Structured page parsing data

---*---

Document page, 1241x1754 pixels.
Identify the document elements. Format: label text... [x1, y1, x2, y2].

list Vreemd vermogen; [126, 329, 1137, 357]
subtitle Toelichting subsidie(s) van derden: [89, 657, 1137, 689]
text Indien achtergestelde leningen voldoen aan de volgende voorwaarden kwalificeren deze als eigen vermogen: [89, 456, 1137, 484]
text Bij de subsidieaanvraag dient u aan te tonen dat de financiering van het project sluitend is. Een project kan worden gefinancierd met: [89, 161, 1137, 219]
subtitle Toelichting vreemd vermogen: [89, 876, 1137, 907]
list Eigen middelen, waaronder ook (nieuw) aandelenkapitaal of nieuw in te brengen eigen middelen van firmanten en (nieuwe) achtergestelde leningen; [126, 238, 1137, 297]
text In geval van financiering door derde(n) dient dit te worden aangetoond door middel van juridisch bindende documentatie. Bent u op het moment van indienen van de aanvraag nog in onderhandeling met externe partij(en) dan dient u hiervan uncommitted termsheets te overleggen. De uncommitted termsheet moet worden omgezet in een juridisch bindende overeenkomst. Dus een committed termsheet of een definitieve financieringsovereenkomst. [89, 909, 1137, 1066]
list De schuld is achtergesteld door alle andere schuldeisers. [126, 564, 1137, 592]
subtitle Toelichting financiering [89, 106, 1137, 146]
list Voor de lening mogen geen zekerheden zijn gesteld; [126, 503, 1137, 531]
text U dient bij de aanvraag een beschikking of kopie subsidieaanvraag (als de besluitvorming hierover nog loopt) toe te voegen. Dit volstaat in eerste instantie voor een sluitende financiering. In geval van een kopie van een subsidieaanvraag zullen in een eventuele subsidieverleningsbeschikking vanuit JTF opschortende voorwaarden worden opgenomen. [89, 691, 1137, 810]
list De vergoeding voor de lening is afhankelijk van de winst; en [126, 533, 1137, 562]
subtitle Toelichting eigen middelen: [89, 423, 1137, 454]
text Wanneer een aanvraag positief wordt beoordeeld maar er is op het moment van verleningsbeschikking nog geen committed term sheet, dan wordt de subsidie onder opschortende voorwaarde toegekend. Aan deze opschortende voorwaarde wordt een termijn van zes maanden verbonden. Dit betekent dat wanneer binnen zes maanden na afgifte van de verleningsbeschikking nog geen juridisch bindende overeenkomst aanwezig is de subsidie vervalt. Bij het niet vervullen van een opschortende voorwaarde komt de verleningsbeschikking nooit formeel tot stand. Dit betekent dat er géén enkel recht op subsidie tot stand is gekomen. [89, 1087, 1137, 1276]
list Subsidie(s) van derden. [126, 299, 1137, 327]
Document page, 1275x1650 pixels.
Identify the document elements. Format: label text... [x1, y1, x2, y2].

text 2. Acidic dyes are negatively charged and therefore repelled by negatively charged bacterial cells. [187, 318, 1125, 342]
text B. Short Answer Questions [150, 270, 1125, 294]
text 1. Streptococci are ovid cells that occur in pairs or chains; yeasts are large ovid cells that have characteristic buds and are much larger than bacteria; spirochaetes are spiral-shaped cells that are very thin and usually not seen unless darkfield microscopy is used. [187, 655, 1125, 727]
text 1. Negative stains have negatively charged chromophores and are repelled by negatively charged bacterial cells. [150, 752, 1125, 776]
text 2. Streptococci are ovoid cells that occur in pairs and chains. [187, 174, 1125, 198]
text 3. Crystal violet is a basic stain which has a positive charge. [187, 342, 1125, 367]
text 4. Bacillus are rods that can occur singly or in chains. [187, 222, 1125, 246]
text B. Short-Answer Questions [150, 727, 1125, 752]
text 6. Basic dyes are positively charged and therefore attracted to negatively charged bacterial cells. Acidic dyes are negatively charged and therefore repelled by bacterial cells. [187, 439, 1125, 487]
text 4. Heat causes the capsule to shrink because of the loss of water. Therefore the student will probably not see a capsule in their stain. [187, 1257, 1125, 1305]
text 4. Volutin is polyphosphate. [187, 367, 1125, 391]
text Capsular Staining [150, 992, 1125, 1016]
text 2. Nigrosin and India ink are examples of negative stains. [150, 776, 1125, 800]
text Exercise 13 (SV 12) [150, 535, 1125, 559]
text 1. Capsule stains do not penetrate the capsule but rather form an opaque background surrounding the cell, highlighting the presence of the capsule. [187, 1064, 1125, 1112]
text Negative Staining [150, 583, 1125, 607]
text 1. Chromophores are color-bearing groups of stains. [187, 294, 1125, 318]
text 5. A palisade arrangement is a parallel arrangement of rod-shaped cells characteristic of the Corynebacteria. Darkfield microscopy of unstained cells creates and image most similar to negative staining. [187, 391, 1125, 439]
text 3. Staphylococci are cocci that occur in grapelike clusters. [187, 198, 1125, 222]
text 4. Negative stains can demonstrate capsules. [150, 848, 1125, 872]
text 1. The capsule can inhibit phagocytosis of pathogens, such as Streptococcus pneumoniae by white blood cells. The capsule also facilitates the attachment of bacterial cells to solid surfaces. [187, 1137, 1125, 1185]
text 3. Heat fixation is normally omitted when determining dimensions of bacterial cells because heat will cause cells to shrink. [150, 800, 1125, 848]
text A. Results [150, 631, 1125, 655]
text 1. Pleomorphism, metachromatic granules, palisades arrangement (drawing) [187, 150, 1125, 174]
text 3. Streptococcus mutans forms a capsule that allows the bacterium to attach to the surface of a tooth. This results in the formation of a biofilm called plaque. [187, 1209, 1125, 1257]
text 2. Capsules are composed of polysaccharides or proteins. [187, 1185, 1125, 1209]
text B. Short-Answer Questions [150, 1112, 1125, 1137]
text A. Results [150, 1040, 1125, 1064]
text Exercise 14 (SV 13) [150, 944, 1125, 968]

---*---

Exercise aim
Search the data for "negatively". Copy every matching line.

Task output
text 2. Acidic dyes are negatively charged and therefore repelled by negatively charged bacterial cells. [187, 318, 1125, 342]
text 1. Negative stains have negatively charged chromophores and are repelled by negatively charged bacterial cells. [150, 752, 1125, 776]
text 6. Basic dyes are positively charged and therefore attracted to negatively charged bacterial cells. Acidic dyes are negatively charged and therefore repelled by bacterial cells. [187, 439, 1125, 487]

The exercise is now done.